● Texte d'étude
* * * * *

Une faiblesse cumulative des liens sociaux ?
Serge Paugam
CNRS, EHESS, ENS
Séance introduite par Elodie Merle, ingénieur-chercheur à EDF R&D
Cette séance des séminaires du GRETS est consacrée aux causes sociales de la précarité.
Cette question intéresse fortement une entreprise comme EDF, acteur historiquement engagé dans une politique de solidarité à l’égard de ses clients les plus précaires, et d’autant plus interpellée aujourd’hui par les effets de la crise sur ses clients et la mise à l’agenda des symptômes multiformes couverts sous le terme de « précarité énergétique ».
Au tournant des années 1980, les transformations profondes du monde du travail ainsi que l’émergence d’un chômage de masse ont (re)placé la pauvreté au centre du débat public, après que la période des Trente Glorieuses semblait l’avoir contenu, et un peu oublié, dans les marges du tissu social. Des pauvres de la croissance, considérés comme une frange résiduelle de personnes inadaptables au monde moderne, la société découvrait alors un phénomène d’appauvrissement durable d’individus jusque là intégrés. Sans que la pauvreté ne constitue un champ en soi de la sociologie, nombre de chercheurs ont, depuis, étayé, approfondi, documenté les formes et les causes des processus de précarisation à l’œuvre.
Dans une démarche résolument comparatiste, tant qualitative que quantitative, le travail de Serge Paugam s’est efforcé de qualifier et de comprendre cette « nouvelle pauvreté » à travers la relation d’interdépendance, et ses évolutions dans la durée, qui se joue entre la société et ses pauvres. S’appuyant sur le paradigme décrit par Georg Simmel au tournant du XXème siècle, il a défini la pauvreté, en France, avant tout par un statut social, inférieur et dévalorisé, marqué par la relation d’assistance qui s’instaure entre le pauvre et la société. La
1http://www.msh-paris.fr/fondation/maison-suger/
« disqualification sociale » peut ainsi se comprendre, selon lui, comme l’épreuve que fait un individu ou un groupe d’individus de cette identité négative conférée par l’octroi de l’aide et l’entrée dans une carrière morale d’assisté.

* * * * *

● Consigne
Recopiez mot pour mot, s'il vous plaît, le passage du texte d'étude ci-dessus qui s'ouvre sur les mots contenant « Au tournant des » et se termine par « précarisation à l’œuvre. ».

* * * * *

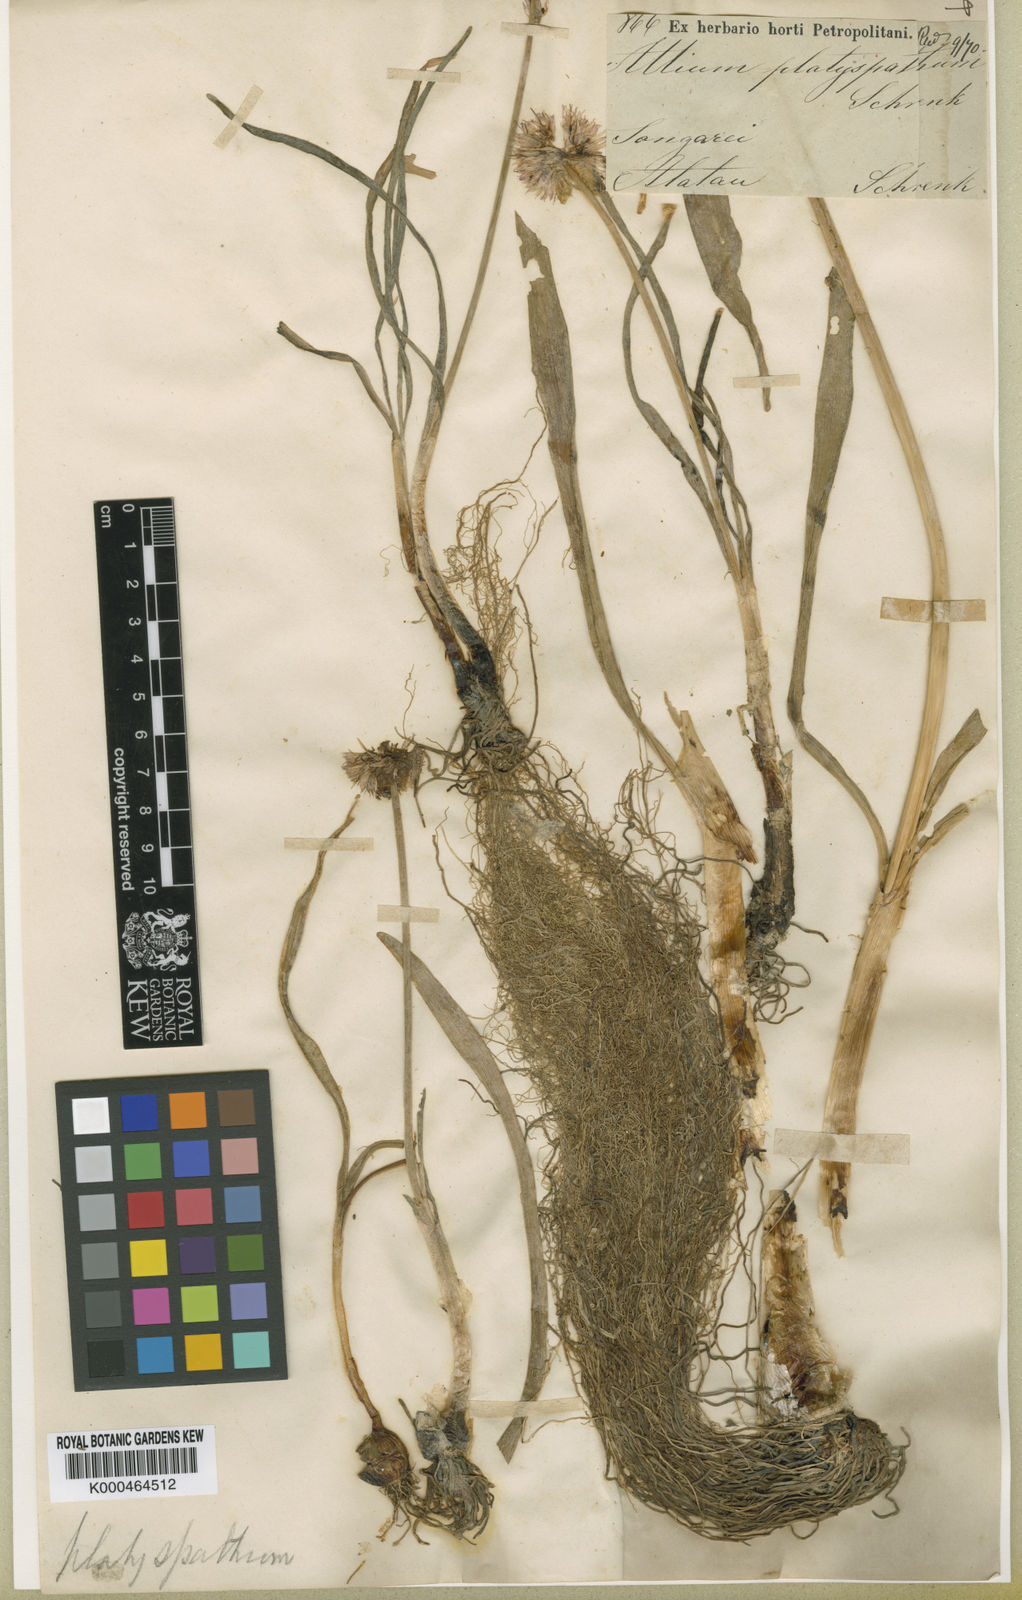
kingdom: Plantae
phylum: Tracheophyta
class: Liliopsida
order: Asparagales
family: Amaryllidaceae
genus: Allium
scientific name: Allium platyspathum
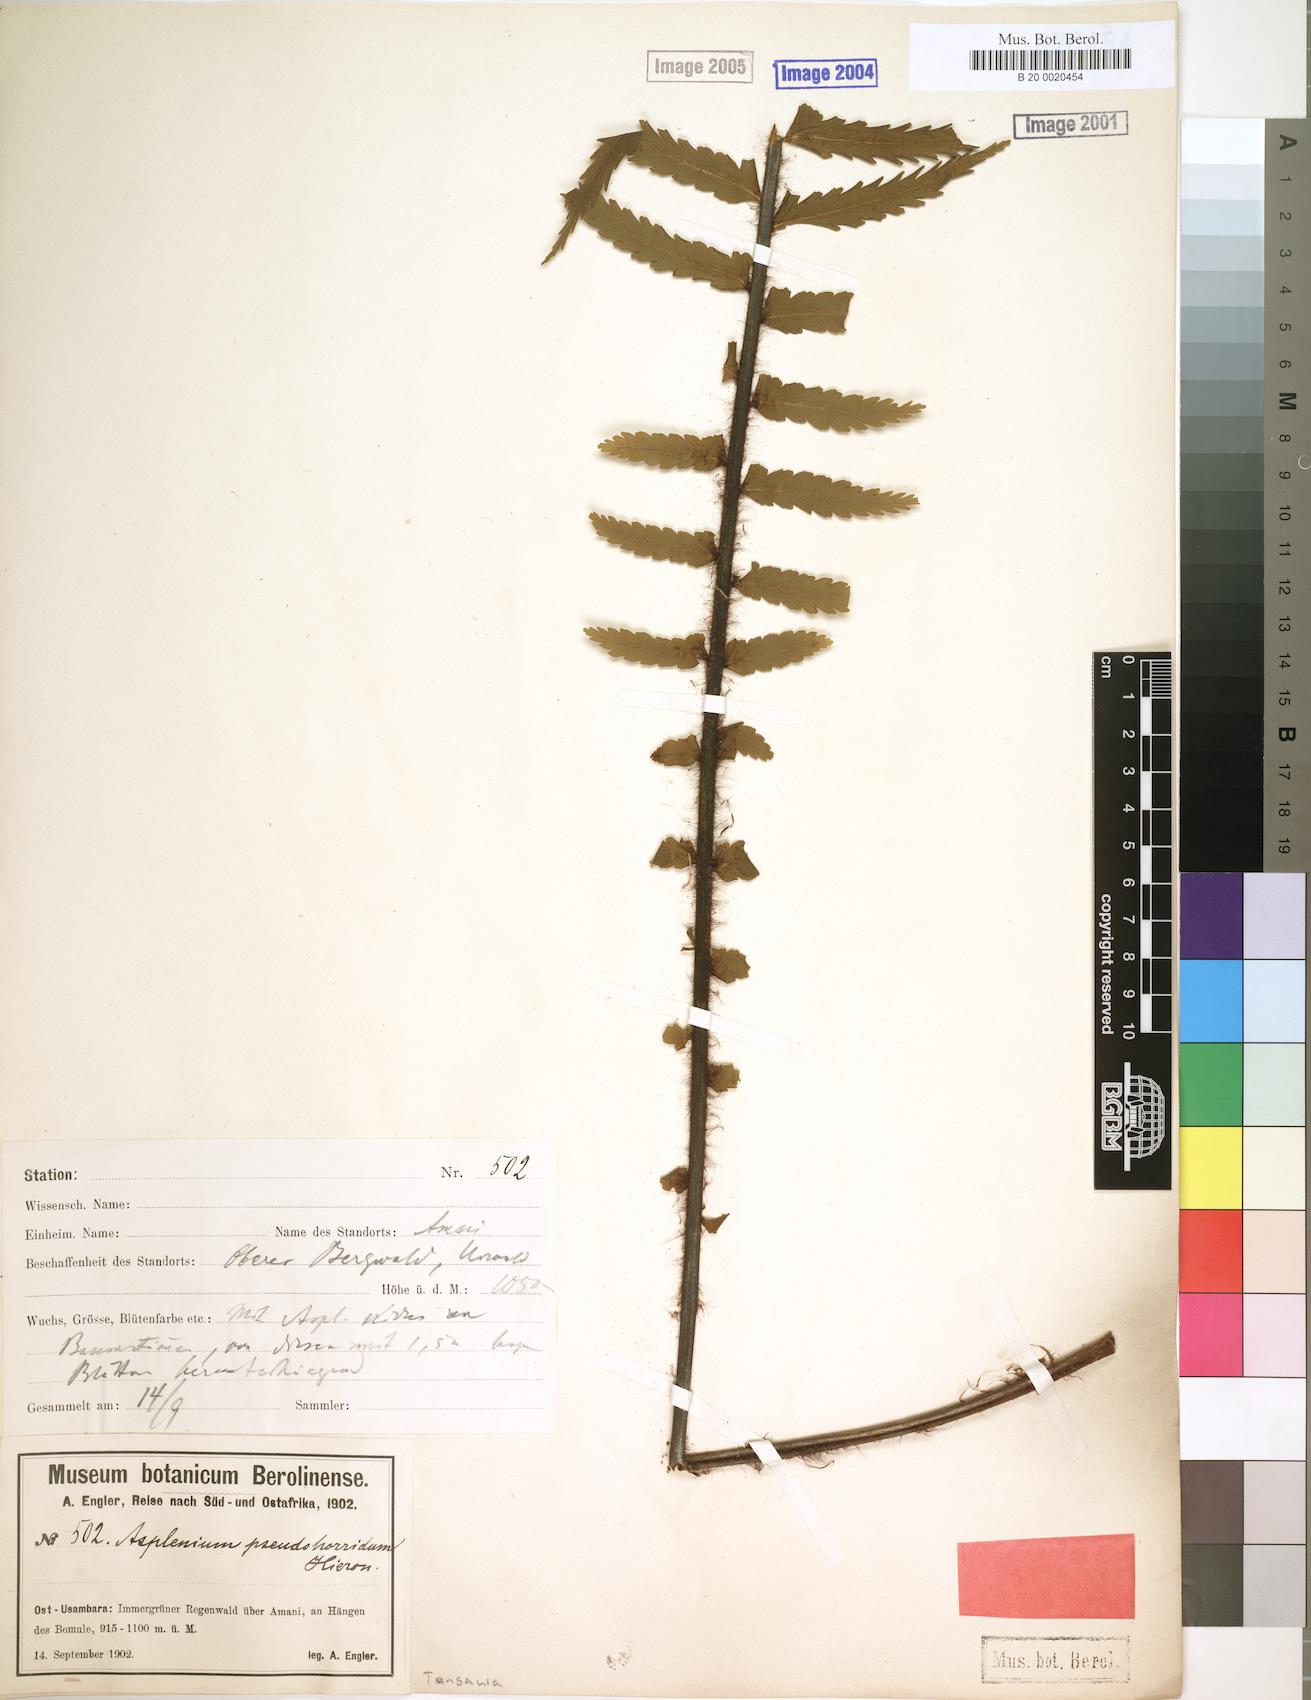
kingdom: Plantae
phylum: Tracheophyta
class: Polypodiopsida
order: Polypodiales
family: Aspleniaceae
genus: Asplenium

* * * * *

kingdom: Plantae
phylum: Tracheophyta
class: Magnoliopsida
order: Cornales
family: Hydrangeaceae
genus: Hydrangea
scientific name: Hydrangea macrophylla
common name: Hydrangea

* * * * *

● Résultat
Au tournant des années 1980, les transformations profondes du monde du travail ainsi que l’émergence d’un chômage de masse ont (re)placé la pauvreté au centre du débat public, après que la période des Trente Glorieuses semblait l’avoir contenu, et un peu oublié, dans les marges du tissu social. Des pauvres de la croissance, considérés comme une frange résiduelle de personnes inadaptables au monde moderne, la société découvrait alors un phénomène d’appauvrissement durable d’individus jusque là intégrés. Sans que la pauvreté ne constitue un champ en soi de la sociologie, nombre de chercheurs ont, depuis, étayé, approfondi, documenté les formes et les causes des processus de précarisation à l’œuvre.